Work Permits

Citizenship and Immigration Canada Work Permits

Canadian public policy supports the international movement of workers and Canada’s immigration laws set out various mechanisms for individuals to apply for temporary work permits.

Normally, before a foreigner is allowed to work in Canada, the Canadian company offering the position must first obtain a Labour Market Impact Assessment (LMIA) from ESDC (Employment and Social Development Canada). The LMIA, as it is commonly referred to, is a type of labour certification that confirms that the employment will not adversely affect the Canadian labour market, i.e. deprive a Canadian permanent resident or citizen from work they could have obtained.

However, Canadian immigration laws contain exceptions that allow prospective employees to apply directly to Citizenship and Immigration Canada for a work permit, by-passing the employer’s need to obtain a Labour Market Opinion. These exceptions are framed by international agreements such as the North American Free Trade Agreement (the “NAFTA”) and the General Agreement of Trade in Services (the “GATS”) or are driven by public policy considerations.


International agreements such as the North American Free Trade (NAFTA) is designed to stimulate trade between Canada, the United States and Mexico by abolishing trade barriers and tariffs.

NAFTA’s function:

NAFTA facilitates temporary entry for business persons who are citizens of the United States, Mexico and Canada and who are involved in the trade of goods or services, or in investment Activities;

There are four principal categories for business persons under NAFTA:

  • business visitors;
  • professionals;
  • intra-company transferees;
  • traders and investors.

With regard to Professionals, Appendix 1603.D.1 of NAFTA lists the occupations covered by the Agreement. Individuals who meet the work experience and educational requirements under the list may apply for a work permit without the need for an LMO. Click here to view the complete list of Professional Occupations.

Intra-company transferees are employed by an American or Mexican enterprise in a managerial or executive capacity, or in one which involves specialized knowledge, and are being transferred to the Canadian enterprise, parent, branch, subsidiary, or affiliate, to provide services in the same capacity.

Traders and investors carry on substantial trade in goods or services between the United States or Mexico and Canada or have committed, or are in the process of committing, a substantial amount of capital in Canada. Traders and Investors must be employed in a supervisory or executive capacity or one that involves essential skills.

Public Policy Considerations

In addition to negotiated international agreements, individuals can obtain a work permit directly from Citizenship and Immigration Canada without the need for an LMIA, based on the following public policy considerations:

  • Significant Benefits to Canada (includes intra-company transferees not covered by NAFTA, entrepreneurs, and emergency repairs);
  • Competitiveness and Public Policy (includes work permits for spouses of foreign workers or students, post-doctorate fellowships, post-graduate work permits, off-campus employment and charitable or religious work)
  • Reciprocal Employment (includes youth exchange programs and exchange professors and visiting lecturers).

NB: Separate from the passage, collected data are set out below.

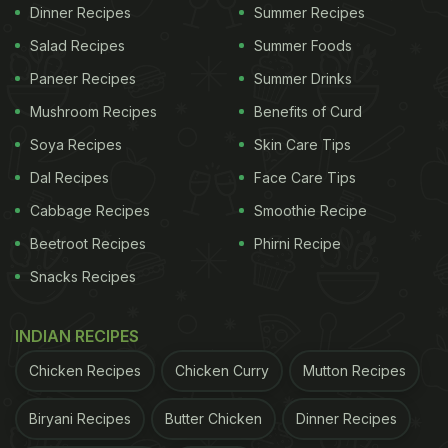
level than normal drinking water, and is meant to
Dinner Recipes
Summer Recipes
induce a basic nature in the body. This water is
Salad Recipes
Summer Foods
made of calcium, magnesium, sodium and
Paneer Recipes
Summer Drinks
potassium. It is said that alkaline water helps in
Mushroom Recipes
Benefits of Curd
maintaining the pH balance in the stomach.
Free
Soya Recipes
Skin Care Tips
Dal Recipes
Face Care Tips
Cabbage Recipes
Smoothie Recipe
Beetroot Recipes
Phirni Recipe
Snacks Recipes
INDIAN RECIPES
Chicken Recipes
Chicken Curry
Mutton Recipes
Biryani Recipes
Butter Chicken
Dinner Recipes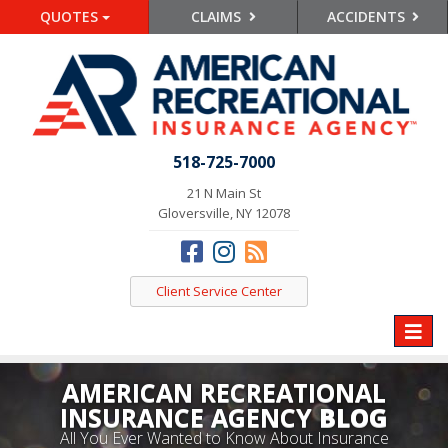
QUOTES
CLAIMS
ACCIDENTS
518-725-7000
21 N Main St
Gloversville, NY 12078
Client Service Center
Toggle
naviga
AMERICAN RECREATIONAL
INSURANCE AGENCY
BLOG
All You Ever Wanted to Know About Insurance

The above categories are non-exhaustive and are only meant to provide a snapshot of the often complex Canadian work permit regime. When deciding on work permit options, many considerations come into play, such as the intended start dates and other time restrictions, amount of remuneration, duration of employment, number of intended foreign workers and long term plans. These and other factors are taken into account when determining a proper work permit strategy for an individual or corporation.